§ **Problem**
All that is needed is the listing, transcribed exactly and in full.

§ **Entries supplied**
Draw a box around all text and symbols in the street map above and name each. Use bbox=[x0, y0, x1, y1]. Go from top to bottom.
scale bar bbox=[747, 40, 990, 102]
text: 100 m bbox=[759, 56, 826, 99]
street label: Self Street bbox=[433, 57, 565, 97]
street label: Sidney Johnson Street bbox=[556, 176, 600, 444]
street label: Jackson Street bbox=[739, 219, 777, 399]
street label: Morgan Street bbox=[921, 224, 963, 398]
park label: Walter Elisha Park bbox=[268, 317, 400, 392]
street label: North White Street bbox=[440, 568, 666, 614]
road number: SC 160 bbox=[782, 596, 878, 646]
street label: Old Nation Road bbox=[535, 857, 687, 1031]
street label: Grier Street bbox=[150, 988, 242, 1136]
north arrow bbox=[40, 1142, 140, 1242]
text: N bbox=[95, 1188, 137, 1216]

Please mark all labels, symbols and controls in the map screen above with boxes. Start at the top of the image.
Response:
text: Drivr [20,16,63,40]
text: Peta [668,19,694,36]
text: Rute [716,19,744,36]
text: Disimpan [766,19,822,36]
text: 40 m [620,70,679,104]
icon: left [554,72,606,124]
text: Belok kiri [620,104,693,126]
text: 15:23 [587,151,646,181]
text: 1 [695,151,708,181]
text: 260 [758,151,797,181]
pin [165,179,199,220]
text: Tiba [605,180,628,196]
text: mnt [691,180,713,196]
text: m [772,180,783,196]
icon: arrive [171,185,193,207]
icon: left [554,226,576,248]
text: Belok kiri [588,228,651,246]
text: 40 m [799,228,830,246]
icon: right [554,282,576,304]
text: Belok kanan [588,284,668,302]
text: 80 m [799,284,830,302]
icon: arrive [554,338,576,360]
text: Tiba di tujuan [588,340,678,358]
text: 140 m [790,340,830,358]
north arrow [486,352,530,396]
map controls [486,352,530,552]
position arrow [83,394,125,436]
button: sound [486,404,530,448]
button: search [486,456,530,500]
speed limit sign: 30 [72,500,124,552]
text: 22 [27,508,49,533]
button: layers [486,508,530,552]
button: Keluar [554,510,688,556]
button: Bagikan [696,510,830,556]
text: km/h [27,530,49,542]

§ **Response box**
Draw a box around all text and symbols in the street map above and name each. Use bbox=[x0, y0, x1, y1]. Go from top to bottom.
scale bar bbox=[747, 40, 990, 102]
text: 100 m bbox=[759, 56, 826, 99]
street label: Self Street bbox=[433, 57, 565, 97]
street label: Sidney Johnson Street bbox=[556, 176, 600, 444]
street label: Jackson Street bbox=[739, 219, 777, 399]
street label: Morgan Street bbox=[921, 224, 963, 398]
park label: Walter Elisha Park bbox=[268, 317, 400, 392]
street label: North White Street bbox=[440, 568, 666, 614]
road number: SC 160 bbox=[782, 596, 878, 646]
street label: Old Nation Road bbox=[535, 857, 687, 1031]
street label: Grier Street bbox=[150, 988, 242, 1136]
north arrow bbox=[40, 1142, 140, 1242]
text: N bbox=[95, 1188, 137, 1216]

Please mark all labels, symbols and controls in the map screen above with boxes. Start at the top of the image.
Response:
text: Drivr [20,16,63,40]
text: Peta [668,19,694,36]
text: Rute [716,19,744,36]
text: Disimpan [766,19,822,36]
text: 40 m [620,70,679,104]
icon: left [554,72,606,124]
text: Belok kiri [620,104,693,126]
text: 15:23 [587,151,646,181]
text: 1 [695,151,708,181]
text: 260 [758,151,797,181]
pin [165,179,199,220]
text: Tiba [605,180,628,196]
text: mnt [691,180,713,196]
text: m [772,180,783,196]
icon: arrive [171,185,193,207]
icon: left [554,226,576,248]
text: Belok kiri [588,228,651,246]
text: 40 m [799,228,830,246]
icon: right [554,282,576,304]
text: Belok kanan [588,284,668,302]
text: 80 m [799,284,830,302]
icon: arrive [554,338,576,360]
text: Tiba di tujuan [588,340,678,358]
text: 140 m [790,340,830,358]
north arrow [486,352,530,396]
map controls [486,352,530,552]
position arrow [83,394,125,436]
button: sound [486,404,530,448]
button: search [486,456,530,500]
speed limit sign: 30 [72,500,124,552]
text: 22 [27,508,49,533]
button: layers [486,508,530,552]
button: Keluar [554,510,688,556]
button: Bagikan [696,510,830,556]
text: km/h [27,530,49,542]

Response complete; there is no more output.